Aufbau und Organisation
Mit dem Ziel Architektur, Theater, Musik und Stadt zu verbinden, wurden internationale Künstler aufgefordert, Kompositionen und Libretti für diesen Ort zu entwickeln. Gleichzeitig sollte die Haltestelle im direkten Austausch mit Anwohnern und Künstlern räumlich und sozial verwandelt werden. Im Zentrum der Arbeit standen der Aufenthalt der Künstler vor Ort und die Einbeziehung der Menschen und ihrer Geschichten. Drei Komponistenteams mit jeweils einem Texter, setzten sich mit dem Ort Eichbaum auseinander, wobei jeder Künstler seine Geschichte und seine Perspektive wählte, die er zum Fokus seiner Arbeit machte. So entstanden drei autonome Opernteile, deren Gemeinsamkeit darin bestand, am Eichbaum entstanden zu sein, vom ihm zu erzählen und gemeinsam zu einer Oper zu werden.

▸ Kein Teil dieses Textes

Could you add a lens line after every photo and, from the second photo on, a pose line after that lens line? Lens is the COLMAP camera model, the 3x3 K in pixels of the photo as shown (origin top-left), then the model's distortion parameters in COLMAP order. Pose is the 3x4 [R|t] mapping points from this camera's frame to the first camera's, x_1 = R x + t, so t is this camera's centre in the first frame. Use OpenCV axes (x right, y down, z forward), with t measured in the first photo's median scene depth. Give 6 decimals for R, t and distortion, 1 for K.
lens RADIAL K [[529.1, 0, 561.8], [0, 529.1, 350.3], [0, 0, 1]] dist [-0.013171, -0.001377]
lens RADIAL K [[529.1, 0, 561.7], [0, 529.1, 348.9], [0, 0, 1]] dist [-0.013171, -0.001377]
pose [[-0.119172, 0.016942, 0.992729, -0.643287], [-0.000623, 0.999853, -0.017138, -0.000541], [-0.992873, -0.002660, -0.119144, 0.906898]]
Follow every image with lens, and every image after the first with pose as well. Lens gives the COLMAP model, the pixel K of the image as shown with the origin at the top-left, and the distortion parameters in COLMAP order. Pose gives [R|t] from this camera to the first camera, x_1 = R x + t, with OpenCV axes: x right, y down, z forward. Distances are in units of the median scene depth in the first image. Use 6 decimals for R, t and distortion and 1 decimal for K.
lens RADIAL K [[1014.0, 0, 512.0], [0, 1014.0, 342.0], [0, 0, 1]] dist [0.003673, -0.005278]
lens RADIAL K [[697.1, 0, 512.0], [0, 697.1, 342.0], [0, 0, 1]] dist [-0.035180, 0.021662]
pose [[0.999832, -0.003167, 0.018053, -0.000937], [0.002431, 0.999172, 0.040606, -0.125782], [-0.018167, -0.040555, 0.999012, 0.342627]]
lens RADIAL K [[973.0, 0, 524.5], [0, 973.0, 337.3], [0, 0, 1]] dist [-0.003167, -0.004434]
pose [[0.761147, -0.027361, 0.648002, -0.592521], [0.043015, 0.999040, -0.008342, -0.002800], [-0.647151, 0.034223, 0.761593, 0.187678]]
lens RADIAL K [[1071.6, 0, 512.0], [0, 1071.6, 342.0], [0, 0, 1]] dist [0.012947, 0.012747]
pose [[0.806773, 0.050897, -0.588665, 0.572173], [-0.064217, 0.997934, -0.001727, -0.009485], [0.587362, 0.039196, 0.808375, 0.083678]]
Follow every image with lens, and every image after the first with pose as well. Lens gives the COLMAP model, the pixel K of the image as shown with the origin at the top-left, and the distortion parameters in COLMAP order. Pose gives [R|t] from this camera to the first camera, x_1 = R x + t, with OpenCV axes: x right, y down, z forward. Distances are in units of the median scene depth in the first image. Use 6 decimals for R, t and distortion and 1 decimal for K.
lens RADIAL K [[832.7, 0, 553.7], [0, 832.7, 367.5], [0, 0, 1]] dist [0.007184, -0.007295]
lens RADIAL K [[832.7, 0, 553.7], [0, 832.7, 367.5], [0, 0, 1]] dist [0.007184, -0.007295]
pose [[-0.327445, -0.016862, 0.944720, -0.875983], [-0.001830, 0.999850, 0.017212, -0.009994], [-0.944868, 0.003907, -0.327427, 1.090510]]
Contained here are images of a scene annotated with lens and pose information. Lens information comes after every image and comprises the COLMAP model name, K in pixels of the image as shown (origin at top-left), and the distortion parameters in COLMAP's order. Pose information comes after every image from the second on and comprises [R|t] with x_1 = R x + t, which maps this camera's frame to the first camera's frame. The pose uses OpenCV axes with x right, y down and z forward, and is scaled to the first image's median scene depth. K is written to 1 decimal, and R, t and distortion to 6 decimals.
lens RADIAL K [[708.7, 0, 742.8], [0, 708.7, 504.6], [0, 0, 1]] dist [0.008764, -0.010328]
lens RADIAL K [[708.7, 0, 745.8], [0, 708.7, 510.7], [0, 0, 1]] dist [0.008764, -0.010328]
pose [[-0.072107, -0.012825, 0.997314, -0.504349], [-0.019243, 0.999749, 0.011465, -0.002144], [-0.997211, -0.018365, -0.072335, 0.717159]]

Knapp 200 Zuschauer besuchten die ausverkaufte Uraufführung am 24. Juni 2009, in der sich bauliche und soziale Maßnahmen mit musiktheatralen Momenten verbanden.
Ziele
Neben der dauerhaften Verbesserung der Ortssituation an der Haltestelle Eichbaum war die Einbindung insbesondere der jugendlichen Anwohner in alle Bereiche des kreativen und organisatorischen Entwicklungsprozesses von besonderer Bedeutung. Die Stiftung Mercator förderte die Dokumentation des Projekts, die von den Jugendlichen der umliegenden Schulen sowie eines Jugendzentrums erstellt wurde, und unterstützte damit ein außergewöhnliches innovatives Modell kultureller Bildung.